Opened 9 months ago
Last modified 9 months ago
#36157 closed Bug
Unusual behaviour when pre-fetching with only applied on the related fields — at Initial Version
| Reported by: | Tim McCurrach | Owned by: | |
|---|---|---|---|
| Component: | Uncategorized | Version: | 5.1 |
| Severity: | Normal | Keywords: | |
| Cc: | Tim McCurrach | Triage Stage: | Unreviewed |
| Has patch: | no | Needs documentation: | no |
| Needs tests: | no | Patch needs improvement: | no |
| Easy pickings: | no | UI/UX: | no |
Description
When prefetching related models. If you apply .only() to the related queryset, django performs additional lookups for related IDs that have been left out of the only.
It is probably easiest to explain the issue with an example. Suppose you have these models:
class Blog(models.Model):
name = models.CharField(max_length=100)
class Post(models.Model):
name = models.CharField(max_length=100)
blog = models.ForeignKey(Blog, on_delete=models.CASCADE, related_name="posts")
...lots of other big fields
And you create a few items for each:
blog = Blog.objects.create(name="Django Tricks") blog2 = Blog.objects.create(name="React Tricks") Post.objects.create(name="prefetching", blog=blog) Post.objects.create(name="models", blog=blog) Post.objects.create(name="templates", blog=blog) Post.objects.create(name="hooks", blog=blog2) Post.objects.create(name="components", blog=blog2)
If I wish to pre-fetch the posts for some blogs, but only want the names of each post, rather than the content of each post I can do the following:
Blog.objects.prefetch_related(Prefetch("posts", queryset=Post.objects.only("name")))
I would expect this to result in just 2 database queries. One to fetch the data for the Blog instances, and another to fetch the the data for the related Posts. Instead, there is an n+1 issue where there are 5 extra follow up requests for each of the related Post instances.
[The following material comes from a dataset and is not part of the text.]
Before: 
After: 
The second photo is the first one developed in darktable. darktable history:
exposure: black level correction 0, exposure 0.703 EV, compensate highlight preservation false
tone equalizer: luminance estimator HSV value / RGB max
This is the SQL that is generated:
SELECT "app_blog"."id", "app_blog"."name" FROM "app_blog" LIMIT 21 SELECT "app_post"."id", "app_post"."name" FROM "app_post" WHERE "app_post"."blog_id" IN (1, 2) SELECT "app_post"."id", "app_post"."blog_id" FROM "app_post" WHERE "app_post"."id" = 1 LIMIT 21 SELECT "app_post"."id", "app_post"."blog_id" FROM "app_post" WHERE "app_post"."id" = 2 LIMIT 21 SELECT "app_post"."id", "app_post"."blog_id" FROM "app_post" WHERE "app_post"."id" = 3 LIMIT 21 SELECT "app_post"."id", "app_post"."blog_id" FROM "app_post" WHERE "app_post"."id" = 4 LIMIT 21 SELECT "app_post"."id", "app_post"."blog_id" FROM "app_post" WHERE "app_post"."id" = 5 LIMIT 21
I can understand it might be a good idea to have the related-id's for the blog on hand should you need them later. But I also think, that by using .only() you are explicitly telling django - I don't need these. This is a real problem for larger data-sets, where you end up with thousands of extra round-trips to the database.